Epidermal thickness was assessed using images of hematoxylin–eosin-stained sections of paraffin-embedded RHEs, counting three fields per slide. Experiments were performed with keratinocytes from the three volunteers. Transmission electron microscopy analysis was carried out as previously described.6 Briefly, samples were fixed with 2.5% glutaraldehyde-formaldehyde solution, washed with Sorensen phosphate buffer, post-fixed with 1% OsO4, dehydrated and embedded in EmBed 812 resin (Electron Microscopy Sciences, Hatfield, PA, USA). Ultrathin sections were mounted on 100-mesh collodion-coated copper grids and post-stained with 3% uranyl acetate and 8.5% lead citrate before being examined with a Hitachi HT7700 electron microscope (Hitachi, Tokyo, Japan).

Western blotting

At day 10, RHEs were lysed in 100 μl of Laemmli buffer. Total epidermal proteins were separated on acrylamide gels and immunodetected with the primary antibodies and peroxidase-conjugated secondary antibodies (Goat anti-rabbit IgG-HRP and swine anti-goat IgG-HRP, SouthernBiotech, Birmingham, AL, USA; goat anti-mouse IgG-HRP, Bethyl Laboratories, Montgomery, TX, USA). Reaction products were detected by chemiluminescence with the ECL kit (Pierce/Thermo Scientific, Rockford, IL, USA). Quantity One 1-D Analysis Software (Bio-Rad Laboratories, Hercules, CA, USA) was used to quantify immunoreactive bands on western blot films after scanning. Signals were normalized to glyceraldehyde 3-phosphate dehydrogenase immunodetection.

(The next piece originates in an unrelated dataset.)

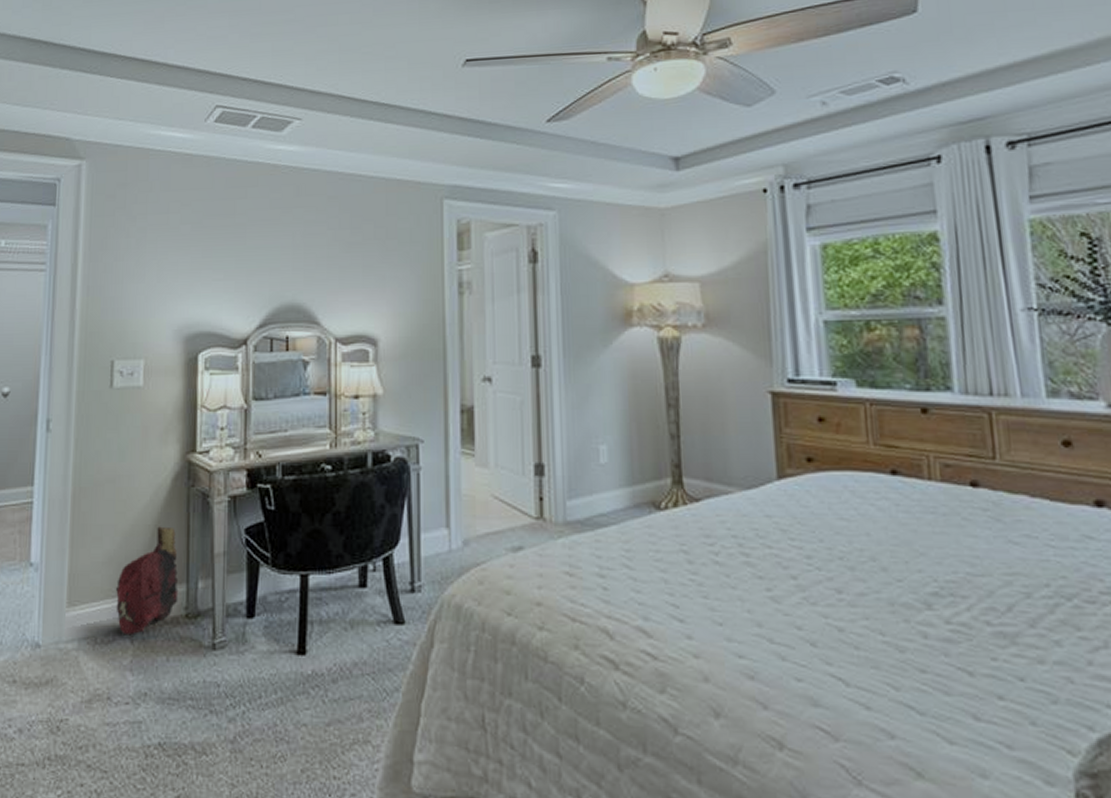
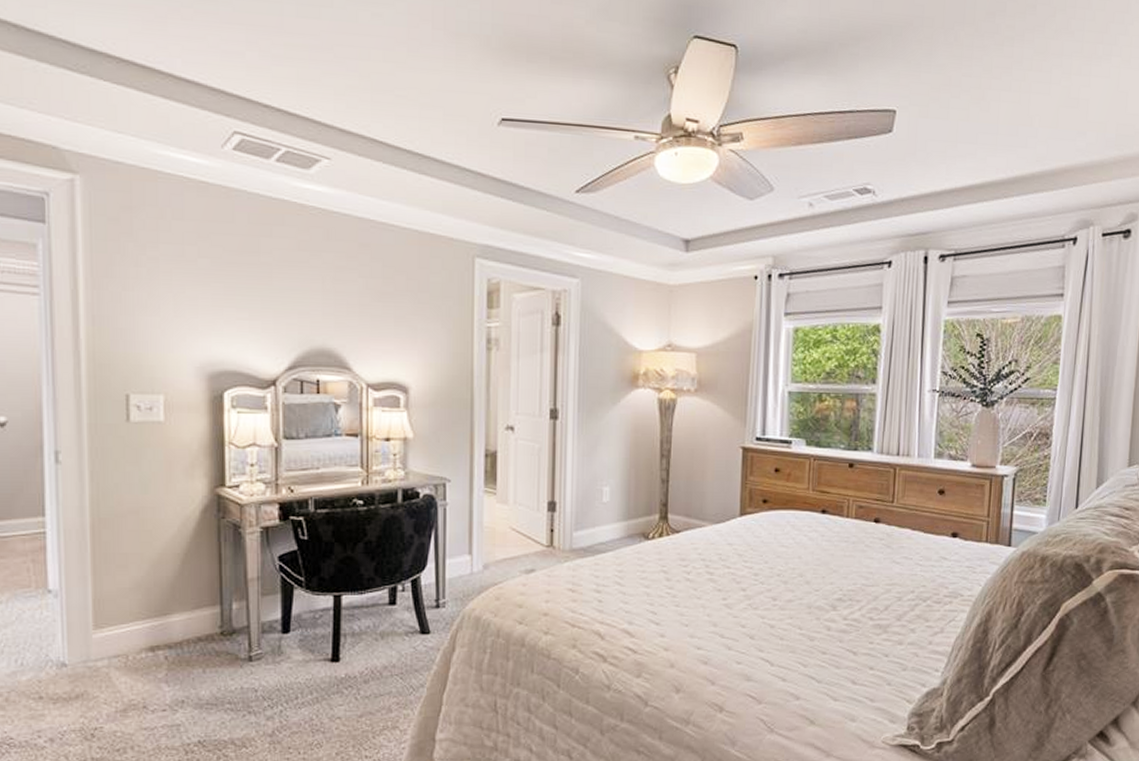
baseball cap: present [115,526,179,637] -> none [145,554,213,654]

Reverse transcription-quantitative PCR

Reverse transcription (RT) was performed as previously described.6 The primers used are listed in the Supplementary Table S2. Only Ct values between 17 and 26 were considered. Relative levels of gene expression among samples were determined with the ΔΔ cycle threshold method. TATA box binding protein (TBP) gene expression was used for normalization.

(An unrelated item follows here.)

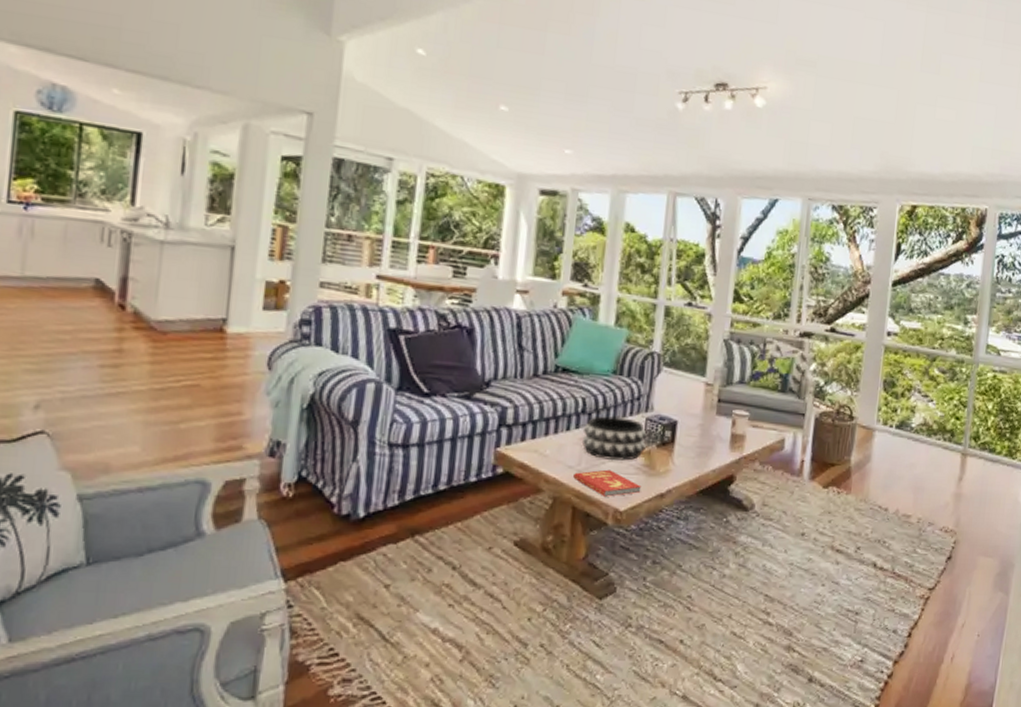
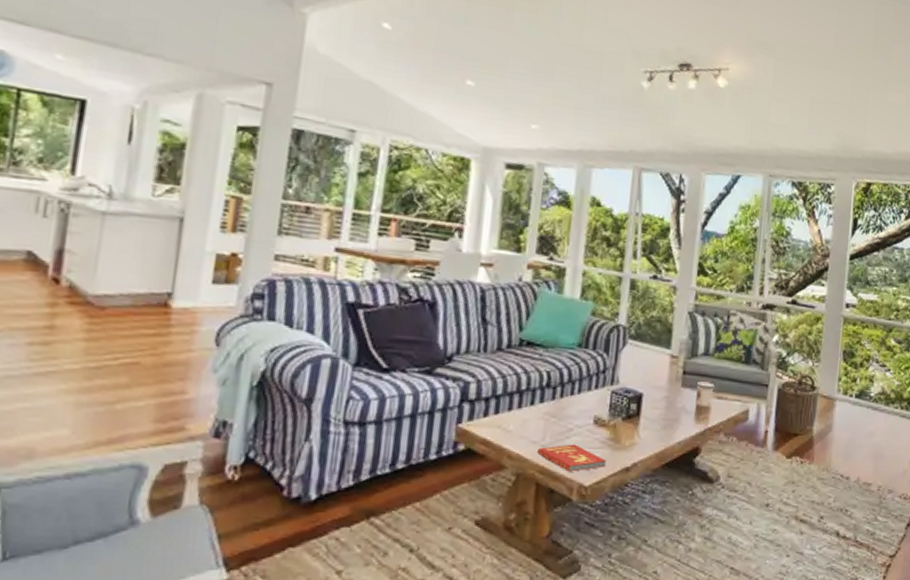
decorative bowl: present [581,415,647,461] -> none [546,389,612,435]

Analysis of Lucifer yellow permeability

At day 10, 200 μl of 1 mM Lucifer yellow (Sigma-Aldrich) was added onto the SC of the RHEs. After incubation at 37°C for 6 h, the RHEs were fixed in 4% formaldehyde and embedded in paraffin. Sections were inspected under the fluorescence microscope. In parallel, the dye concentration in the culture medium was measured fluorometrically in a fluoroscan (Varioskan Flash, Thermo Fisher Scientific, Rockford, IL, USA) with excitation at 425 nm and emission at 550 nm.

Determination of the pH at the RHE surface

At day 10, the pH at the RHE surface was determined with a pH electrode (Skin-pH-Meter PH 905, Courage+Khazaka Electronic GmbH, Köln, Germany).

Determination of the urocanic acid and pyrrolidone carboxylic acid contents

At day 10, RHE specimens were lysed in 0.1 M KOH and amino acids were analyzed by HPLC as previously described.8, 39

Statistical analysis

Statistical differences were determined with Student’s t-test. A value of P<0.05 was considered statistically significant.